Hint: This problem deals with solving the values of the variables $x$ and $y$, given there is one pair of linear equations. Here the solutions of the given pair of linear equations should be obtained by the help of the substitution method. This substitution method includes substituting one variable from one equation into another equation.

Complete step-by-step solution:
Given two pairs of linear equations which are given by $4x + 3y = 8$ and $x - 2y = 13$.
Now let us consider the equation $4x + 3y = 8$ as the first equation whereas the equation $x - 2y = 13$ is the second equation.
Now consider the second equation which is $x - 2y = 13$, as shown below:
\[ \Rightarrow x - 2y = 13\]
Extracting the expression for $x$, by transferring the term $2y$ to the right hand side of the above equation as shown below:
\[ \Rightarrow x = 13 + 2y\]
Now substituting the expression of $x$ in the first equation which is $4x + 3y = 8$.
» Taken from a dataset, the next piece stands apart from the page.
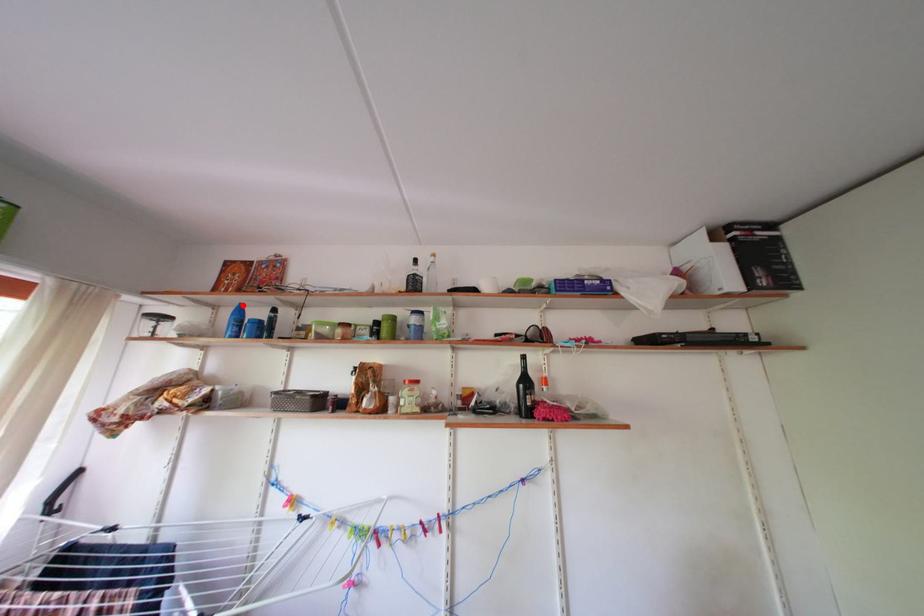
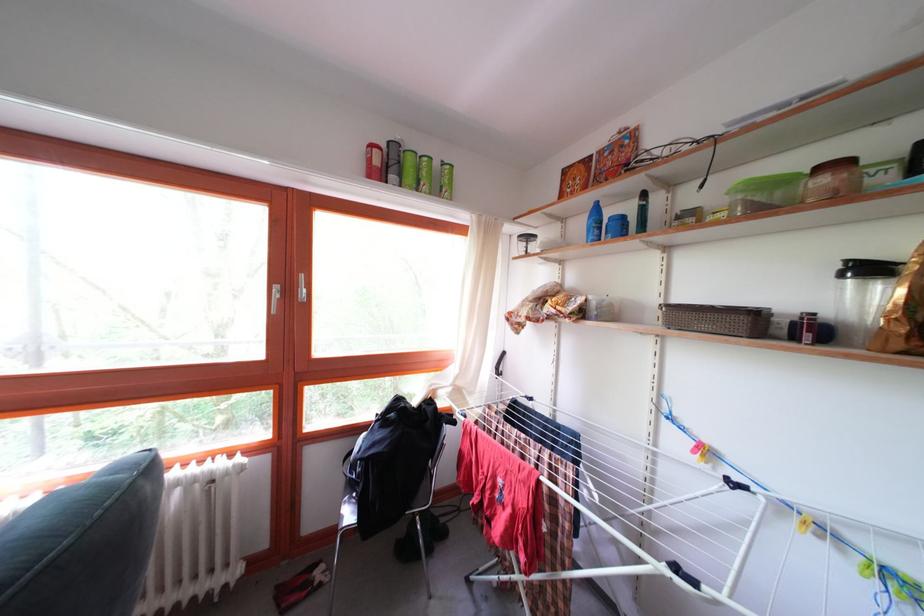
Locate, in the second image, the point that corresponds to the highlighted location in the first image.

(598, 204)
Consider the first equation as shown below:
$ \Rightarrow 4x + 3y = 8$
Substituting the expression \[x = 13 + 2y\] in the above equation as shown below:
$ \Rightarrow 4\left( {13 + 2y} \right) + 3y = 8$
$ \Rightarrow 52 + 8y + 3y = 8$
Simplifying the above expression as shown below:
$ \Rightarrow 52 + 11y = 8$
Rearranging the $y$ terms to one side and the constants to the other side as shown below:
$ \Rightarrow 11y = - 44$
$\therefore y = - 4$
Now finding the value of $x$, from the expression \[x = 13 + 2y\] as shown below:
$ \Rightarrow x = 13 + 2\left( { - 4} \right)$
\[\therefore x = 5\]
The solutions of the equation $4x + 3y = 8$ and $x - 2y = 13$ are $x = 5$ and $y = - 4$.

Note: Please note that the solutions of the above pair of linear equations can also be obtained by the method of elimination. That is by multiplying one of the equations with a number and cancelling out the term, finding the value of one variable and from it we find the value of another variable as well, and hence finding the value of the variables $x$ and $y$ respectively.